Definition, Explanation of Insurance, and Insurance Company in the world

INSURANCE AS A TOOL TO ADDRESS THE RISK OF

INSURANCE AS A TOOL TO ADDRESS THE RISK OF


The word "insurance" is sometimes used by people for funds in the spool to overcome losses – losses that are not necessarily. For example, a store that sells seasonal merchandise selling price increases at the beginning of the season to gather funds to cover possible losses on the end time should be taken down to spend the price of goods. Methods of overcoming the risk like this is not insurance. Insurance requires more than just gather funds to cope with the losses – losses is uncertain.
Sometimes the transfer of risk is called insurance. A shop that sells television promising aircraft servicing for a year free of charge and will be replacing the picture tube when not matched. The seller may refer to this agreement as this is indeed the transfer of insurance risk but not insurance.
The definition of insurance
The insurance shall cover both the gathering together the funds or the transfer of risk, but not necessarily both.
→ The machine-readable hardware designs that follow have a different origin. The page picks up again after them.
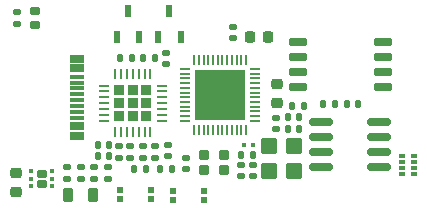
<source format=gtp>
G04 #@! TF.GenerationSoftware,KiCad,Pcbnew,8.0.2*
G04 #@! TF.CreationDate,2024-11-05T23:07:32+05:00*
G04 #@! TF.ProjectId,V1,56312e6b-6963-4616-945f-706362585858,r0.1*
G04 #@! TF.SameCoordinates,Original*
G04 #@! TF.FileFunction,Paste,Top*
G04 #@! TF.FilePolarity,Positive*
%FSLAX46Y46*%
G04 Gerber Fmt 4.6, Leading zero omitted, Abs format (unit mm)*
G04 Created by KiCad (PCBNEW 8.0.2) date 2024-11-05 23:07:32*
%MOMM*%
%LPD*%
G01*
G04 APERTURE LIST*
G04 Aperture macros list*
%AMRoundRect*
0 Rectangle with rounded corners*
0 $1 Rounding radius*
0 $2 $3 $4 $5 $6 $7 $8 $9 X,Y pos of 4 corners*
0 Add a 4 corners polygon primitive as box body*
4,1,4,$2,$3,$4,$5,$6,$7,$8,$9,$2,$3,0*
0 Add four circle primitives for the rounded corners*
1,1,$1+$1,$2,$3*
1,1,$1+$1,$4,$5*
1,1,$1+$1,$6,$7*
1,1,$1+$1,$8,$9*
0 Add four rect primitives between the rounded corners*
20,1,$1+$1,$2,$3,$4,$5,0*
20,1,$1+$1,$4,$5,$6,$7,0*
20,1,$1+$1,$6,$7,$8,$9,0*
20,1,$1+$1,$8,$9,$2,$3,0*%
G04 Aperture macros list end*
%ADD10R,0.550000X0.550000*%
%ADD11RoundRect,0.174375X0.253125X-0.174375X0.253125X0.174375X-0.253125X0.174375X-0.253125X-0.174375X0*%
%ADD12RoundRect,0.147500X0.172500X-0.147500X0.172500X0.147500X-0.172500X0.147500X-0.172500X-0.147500X0*%
%ADD13RoundRect,0.075000X-0.550000X0.225000X-0.550000X-0.225000X0.550000X-0.225000X0.550000X0.225000X0*%
%ADD14RoundRect,0.075000X-0.550000X0.075000X-0.550000X-0.075000X0.550000X-0.075000X0.550000X0.075000X0*%
%ADD15RoundRect,0.218750X0.256250X-0.218750X0.256250X0.218750X-0.256250X0.218750X-0.256250X-0.218750X0*%
%ADD16RoundRect,0.147500X-0.172500X0.147500X-0.172500X-0.147500X0.172500X-0.147500X0.172500X0.147500X0*%
%ADD17RoundRect,0.147500X0.147500X0.172500X-0.147500X0.172500X-0.147500X-0.172500X0.147500X-0.172500X0*%
%ADD18RoundRect,0.225000X-0.225000X-0.225000X0.225000X-0.225000X0.225000X0.225000X-0.225000X0.225000X0*%
%ADD19RoundRect,0.062500X-0.337500X-0.062500X0.337500X-0.062500X0.337500X0.062500X-0.337500X0.062500X0*%
%ADD20RoundRect,0.062500X-0.062500X-0.337500X0.062500X-0.337500X0.062500X0.337500X-0.062500X0.337500X0*%
%ADD21RoundRect,0.135000X0.135000X0.185000X-0.135000X0.185000X-0.135000X-0.185000X0.135000X-0.185000X0*%
%ADD22RoundRect,0.172500X0.262500X0.172500X-0.262500X0.172500X-0.262500X-0.172500X0.262500X-0.172500X0*%
%ADD23RoundRect,0.093750X0.093750X0.106250X-0.093750X0.106250X-0.093750X-0.106250X0.093750X-0.106250X0*%
%ADD24RoundRect,0.150000X0.650000X0.150000X-0.650000X0.150000X-0.650000X-0.150000X0.650000X-0.150000X0*%
%ADD25RoundRect,0.135000X-0.185000X0.135000X-0.185000X-0.135000X0.185000X-0.135000X0.185000X0.135000X0*%
%ADD26RoundRect,0.135000X-0.135000X-0.185000X0.135000X-0.185000X0.135000X0.185000X-0.135000X0.185000X0*%
%ADD27RoundRect,0.218750X-0.218750X-0.256250X0.218750X-0.256250X0.218750X0.256250X-0.218750X0.256250X0*%
%ADD28R,0.500000X0.400000*%
%ADD29R,0.500000X0.300000*%
%ADD30R,0.600000X1.100000*%
%ADD31RoundRect,0.147500X-0.147500X-0.172500X0.147500X-0.172500X0.147500X0.172500X-0.147500X0.172500X0*%
%ADD32RoundRect,0.140000X-0.140000X-0.170000X0.140000X-0.170000X0.140000X0.170000X-0.140000X0.170000X0*%
%ADD33RoundRect,0.135000X0.185000X-0.135000X0.185000X0.135000X-0.185000X0.135000X-0.185000X-0.135000X0*%
%ADD34RoundRect,0.200000X-0.250000X0.200000X-0.250000X-0.200000X0.250000X-0.200000X0.250000X0.200000X0*%
%ADD35RoundRect,0.140000X0.170000X-0.140000X0.170000X0.140000X-0.170000X0.140000X-0.170000X-0.140000X0*%
%ADD36RoundRect,0.135000X0.540000X0.540000X-0.540000X0.540000X-0.540000X-0.540000X0.540000X-0.540000X0*%
%ADD37RoundRect,0.218750X-0.218750X-0.381250X0.218750X-0.381250X0.218750X0.381250X-0.218750X0.381250X0*%
%ADD38R,0.850000X0.200000*%
%ADD39R,0.200000X0.850000*%
%ADD40R,4.350000X4.350000*%
%ADD41RoundRect,0.150000X0.825000X0.150000X-0.825000X0.150000X-0.825000X-0.150000X0.825000X-0.150000X0*%
%ADD42RoundRect,0.225000X-0.250000X0.225000X-0.250000X-0.225000X0.250000X-0.225000X0.250000X0.225000X0*%
%ADD43RoundRect,0.079500X-0.079500X-0.100500X0.079500X-0.100500X0.079500X0.100500X-0.079500X0.100500X0*%
G04 APERTURE END LIST*
D10*
X112575000Y-108075000D03*
X112575000Y-107325000D03*
X109925000Y-107325000D03*
X109925000Y-108075000D03*
D11*
X102700000Y-93387500D03*
X102700000Y-92212500D03*
D12*
X119500000Y-94485000D03*
X119500000Y-93515000D03*
D13*
X106245000Y-96250000D03*
X106245000Y-97050000D03*
D14*
X106245000Y-98250000D03*
X106245000Y-99250000D03*
X106245000Y-99750000D03*
X106245000Y-100750000D03*
D13*
X106245000Y-101950000D03*
X106245000Y-102750000D03*
X106245000Y-102750000D03*
X106245000Y-101950000D03*
D14*
X106245000Y-101250000D03*
X106245000Y-100250000D03*
X106245000Y-98750000D03*
X106245000Y-97750000D03*
D13*
X106245000Y-97050000D03*
X106245000Y-96250000D03*
D15*
X123200000Y-99987500D03*
X123200000Y-98412500D03*
D16*
X101200000Y-92315000D03*
X101200000Y-93285000D03*
D17*
X112085000Y-105600000D03*
X111115000Y-105600000D03*
D12*
X113800000Y-96685000D03*
X113800000Y-95715000D03*
D18*
X109880000Y-98880000D03*
X109880000Y-100000000D03*
X109880000Y-101120000D03*
X111000000Y-98880000D03*
X111000000Y-100000000D03*
X111000000Y-101120000D03*
X112120000Y-98880000D03*
X112120000Y-100000000D03*
X112120000Y-101120000D03*
D19*
X108550000Y-98500000D03*
X108550000Y-99000000D03*
X108550000Y-99500000D03*
X108550000Y-100000000D03*
X108550000Y-100500000D03*
X108550000Y-101000000D03*
X108550000Y-101500000D03*
D20*
X109500000Y-102450000D03*
X110000000Y-102450000D03*
X110500000Y-102450000D03*
X111000000Y-102450000D03*
X111500000Y-102450000D03*
X112000000Y-102450000D03*
X112500000Y-102450000D03*
D19*
X113450000Y-101500000D03*
X113450000Y-101000000D03*
X113450000Y-100500000D03*
X113450000Y-100000000D03*
X113450000Y-99500000D03*
X113450000Y-99000000D03*
X113450000Y-98500000D03*
D20*
X112500000Y-97550000D03*
X112000000Y-97550000D03*
X111500000Y-97550000D03*
X111000000Y-97550000D03*
X110500000Y-97550000D03*
X110000000Y-97550000D03*
X109500000Y-97550000D03*
D21*
X114310000Y-105600000D03*
X113290000Y-105600000D03*
D22*
X103300000Y-106800000D03*
X103300000Y-106000000D03*
D23*
X104187500Y-107050000D03*
X104187500Y-106400000D03*
X104187500Y-105750000D03*
X102412500Y-105750000D03*
X102412500Y-106400000D03*
X102412500Y-107050000D03*
D16*
X115500000Y-104615000D03*
X115500000Y-105585000D03*
D24*
X132200000Y-98605000D03*
X132200000Y-97335000D03*
X132200000Y-96065000D03*
X132200000Y-94795000D03*
X125000000Y-94795000D03*
X125000000Y-96065000D03*
X125000000Y-97335000D03*
X125000000Y-98605000D03*
D25*
X110800000Y-103590000D03*
X110800000Y-104610000D03*
D26*
X109890000Y-96200000D03*
X110910000Y-96200000D03*
D27*
X120912500Y-94400000D03*
X122487500Y-94400000D03*
D28*
X133800000Y-104450000D03*
D29*
X133800000Y-104950000D03*
X133800000Y-105450000D03*
D28*
X133800000Y-105950000D03*
X134800000Y-105950000D03*
D29*
X134800000Y-105450000D03*
X134800000Y-104950000D03*
D28*
X134800000Y-104450000D03*
D30*
X113150000Y-94400000D03*
X115050000Y-94400000D03*
X114100000Y-92200000D03*
D16*
X123100000Y-101215000D03*
X123100000Y-102185000D03*
D31*
X124115000Y-102200000D03*
X125085000Y-102200000D03*
D32*
X108020000Y-104500000D03*
X108980000Y-104500000D03*
D10*
X114425000Y-107425000D03*
X114425000Y-108175000D03*
X117075000Y-108175000D03*
X117075000Y-107425000D03*
D12*
X120200000Y-106185000D03*
X120200000Y-105215000D03*
D25*
X105400000Y-105390000D03*
X105400000Y-106410000D03*
D33*
X112900000Y-104610000D03*
X112900000Y-103590000D03*
D31*
X129115000Y-100100000D03*
X130085000Y-100100000D03*
D17*
X128085000Y-100100000D03*
X127115000Y-100100000D03*
D31*
X124115000Y-101200000D03*
X125085000Y-101200000D03*
D34*
X118725000Y-104375000D03*
X117075000Y-104375000D03*
X117075000Y-105625000D03*
X118725000Y-105625000D03*
D32*
X108040000Y-103530000D03*
X109000000Y-103530000D03*
D31*
X124515000Y-100200000D03*
X125485000Y-100200000D03*
D33*
X109800000Y-104610000D03*
X109800000Y-103590000D03*
D35*
X121200000Y-106180000D03*
X121200000Y-105220000D03*
D30*
X109650000Y-94400000D03*
X111550000Y-94400000D03*
X110600000Y-92200000D03*
D36*
X122525000Y-103625000D03*
X124675000Y-105775000D03*
X124675000Y-103625000D03*
X122525000Y-105775000D03*
D35*
X107700000Y-106380000D03*
X107700000Y-105420000D03*
D37*
X105537500Y-107800000D03*
X107662500Y-107800000D03*
D25*
X111900000Y-103590000D03*
X111900000Y-104610000D03*
D38*
X121350000Y-101500000D03*
X121350000Y-101100000D03*
X121350000Y-100700000D03*
X121350000Y-100300000D03*
X121350000Y-99900000D03*
X121350000Y-99500000D03*
X121350000Y-99100000D03*
X121350000Y-98700000D03*
X121350000Y-98300000D03*
X121350000Y-97900000D03*
X121350000Y-97500000D03*
X121350000Y-97100000D03*
D39*
X120600000Y-96350000D03*
X120200000Y-96350000D03*
X119800000Y-96350000D03*
X119400000Y-96350000D03*
X119000000Y-96350000D03*
X118600000Y-96350000D03*
X118200000Y-96350000D03*
X117800000Y-96350000D03*
X117400000Y-96350000D03*
X117000000Y-96350000D03*
X116600000Y-96350000D03*
X116200000Y-96350000D03*
D38*
X115450000Y-97100000D03*
X115450000Y-97500000D03*
X115450000Y-97900000D03*
X115450000Y-98300000D03*
X115450000Y-98700000D03*
X115450000Y-99100000D03*
X115450000Y-99500000D03*
X115450000Y-99900000D03*
X115450000Y-100300000D03*
X115450000Y-100700000D03*
X115450000Y-101100000D03*
X115450000Y-101500000D03*
D39*
X116200000Y-102250000D03*
X116600000Y-102250000D03*
X117000000Y-102250000D03*
X117400000Y-102250000D03*
X117800000Y-102250000D03*
X118200000Y-102250000D03*
X118600000Y-102250000D03*
X119000000Y-102250000D03*
X119400000Y-102250000D03*
X119800000Y-102250000D03*
X120200000Y-102250000D03*
X120600000Y-102250000D03*
D40*
X118400000Y-99300000D03*
D41*
X131875000Y-105405000D03*
X131875000Y-104135000D03*
X131875000Y-102865000D03*
X131875000Y-101595000D03*
X126925000Y-101595000D03*
X126925000Y-102865000D03*
X126925000Y-104135000D03*
X126925000Y-105405000D03*
D16*
X114000000Y-103515000D03*
X114000000Y-104485000D03*
D42*
X101100000Y-105925000D03*
X101100000Y-107475000D03*
D33*
X106600000Y-106410000D03*
X106600000Y-105390000D03*
D21*
X121210000Y-104400000D03*
X120190000Y-104400000D03*
D43*
X120455000Y-103500000D03*
X121145000Y-103500000D03*
D21*
X112910000Y-96200000D03*
X111890000Y-96200000D03*
D35*
X108900000Y-106380000D03*
X108900000Y-105420000D03*
M02*

</source>
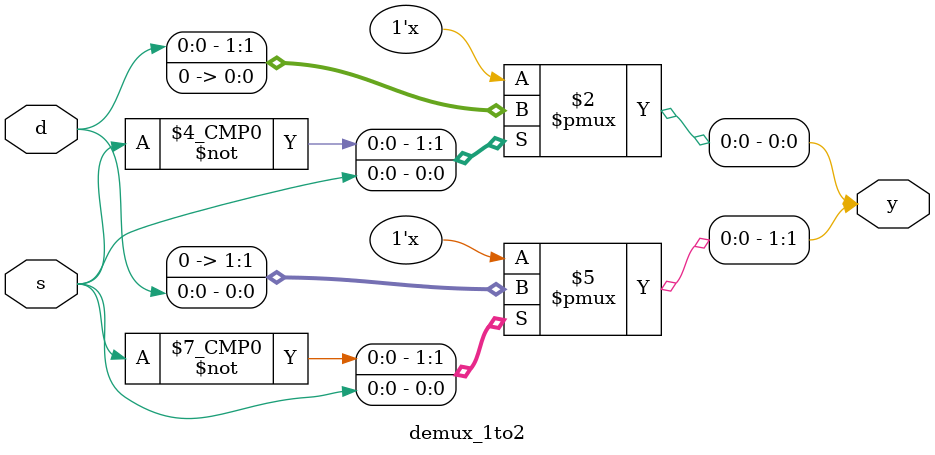
<source format=v>
module demux_1to2 (input d,s,output reg [1:0] y);
  always @(*) begin
    y[0]=0;y[1]=0;
    case(s)
      1'b0:y[0]=d;
      1'b1:y[1]=d;
    endcase
  end
endmodule

</source>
In addition, it must include the incorporation of a large number of units – the unit of 30 separate and stand alone that the same common risk into an interconnected group.
Insurance itself can be defined as a social tool to reduce risk by combining units – the unit amount is enough for 30 minutes to make their individual losses – losses together can be foreseen. Losses which can be foreseen is then divided equally between all those who join. This definition means that the uncertainty is reduced and losses also divided equally. This is the most important pollen core of insurance.
From the point of view of the person who is covered, the insurance is a tool that allows its swap (substitute) for a small fee (premium) and that is not necessarily a big loss (up to a certain amount of insurance) under an agreement in which they (the many) a lucky escape from a loss will help them (the slightest) who had no luck with indemnify they suffered it.
Indemnity (Indemnity)
The purpose of the contract of insurance is to provide indemnity. Webster formulate Indemnity as compensation or remuneration for losses or injuries suffered. "therefore, the insurance policy does not provide payment if no losses suffered, and payment for something limited losses up to the amount of that loss. For example, if someone buys fire insurance Rp 75,000,000 for his valuable Rp 50,000,000 and then sell the House within the validity period, then the insurance policy he would not accept anything from insurance companies, if the House was on fire, because he did not suffer a loss of anything. If the House was destroyed on fire before he sold it, he would only receive Rp 50,000,000 because that's the amount of the loss.
Indemnity (indemnity) is the only legitimate use for insurance, because otherwise the transaction will be gambling and means contradict with the policy and the State.
Insurance is clearly different from gambling. Gambling poses risks, insurers reduce or negate the risk. For example, before betting begins in a race there is no possibility of loss, risk of lost or the new loss after betting. But the risk of loss of property which exists against the possibility of a fire are reduced or abolished by insurance. So gambling and insurance it is fighting.